* [What to produce]
Repeat the part of the records that opens with the line containing "Rendered at 1654 by 1241 pixels." and closes with the line containing "title Nifty GUI - Contact [82, 49, 1571, 257]", with both of those lines included.

* [Listing]
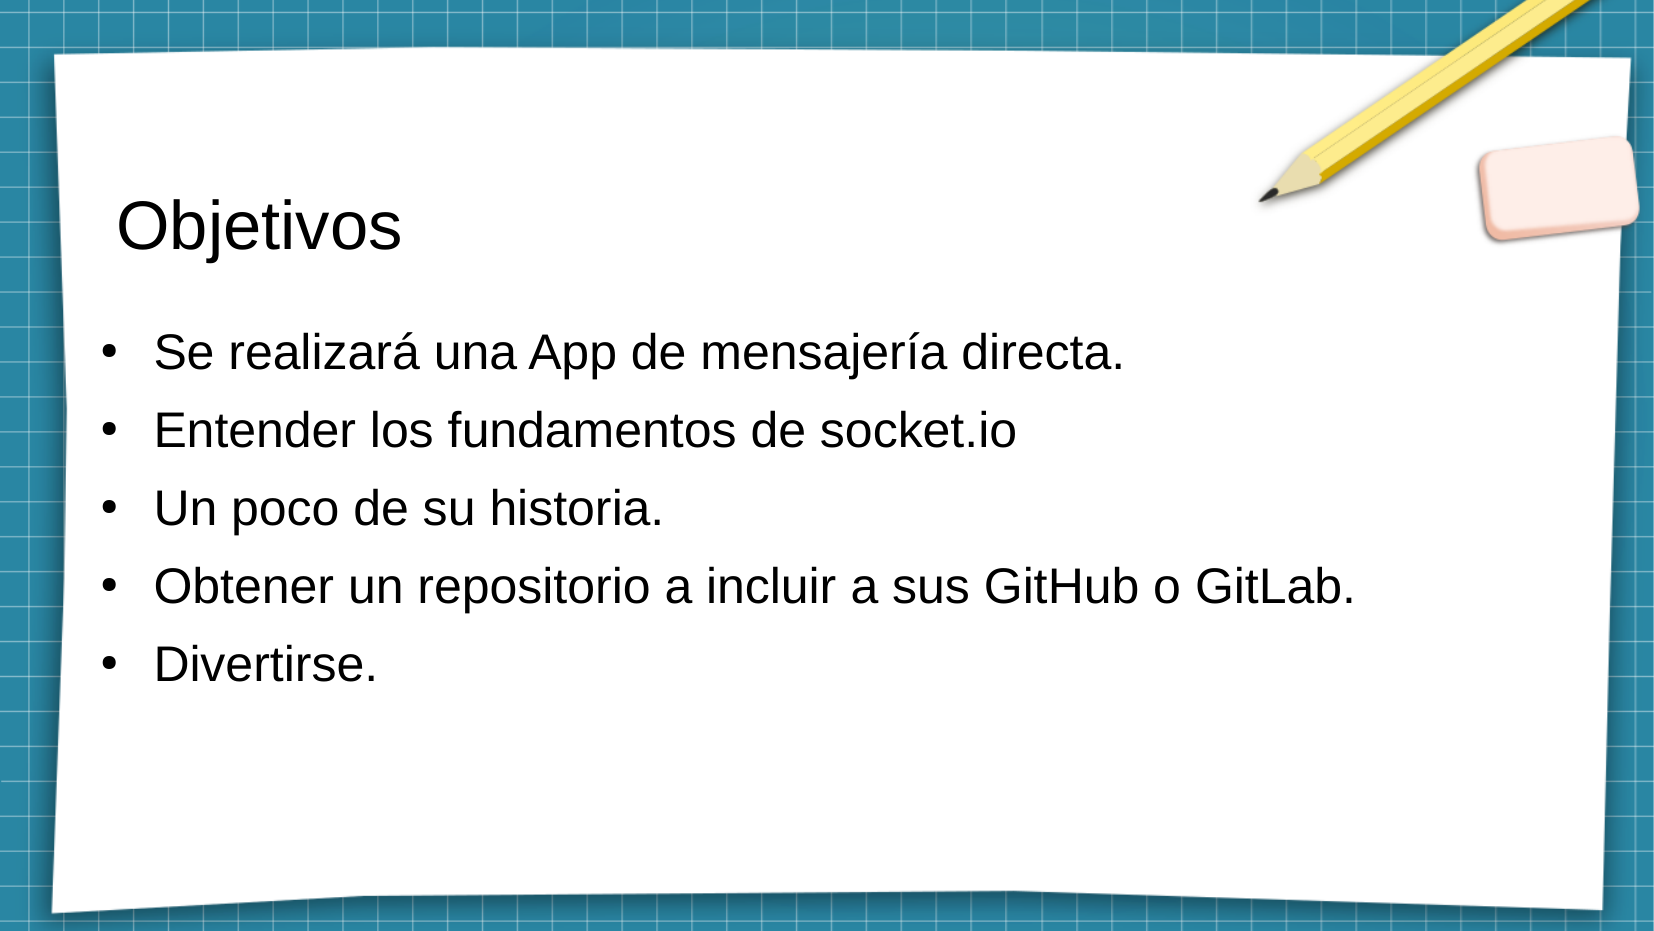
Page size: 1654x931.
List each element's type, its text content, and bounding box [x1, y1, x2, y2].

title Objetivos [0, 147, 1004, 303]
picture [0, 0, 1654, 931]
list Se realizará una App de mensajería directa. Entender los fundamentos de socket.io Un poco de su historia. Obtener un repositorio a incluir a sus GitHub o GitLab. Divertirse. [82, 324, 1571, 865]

--

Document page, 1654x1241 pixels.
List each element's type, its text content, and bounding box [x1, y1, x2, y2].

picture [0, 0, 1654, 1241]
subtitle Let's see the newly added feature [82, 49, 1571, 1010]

...

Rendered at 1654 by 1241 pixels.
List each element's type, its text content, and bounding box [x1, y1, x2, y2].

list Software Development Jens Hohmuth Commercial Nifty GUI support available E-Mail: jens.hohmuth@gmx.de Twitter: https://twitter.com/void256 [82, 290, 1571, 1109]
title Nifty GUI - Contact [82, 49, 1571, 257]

* [Full answer]
Rendered at 1654 by 1241 pixels.
List each element's type, its text content, and bounding box [x1, y1, x2, y2].

list Software Development Jens Hohmuth Commercial Nifty GUI support available E-Mail: jens.hohmuth@gmx.de Twitter: https://twitter.com/void256 [82, 290, 1571, 1109]
title Nifty GUI - Contact [82, 49, 1571, 257]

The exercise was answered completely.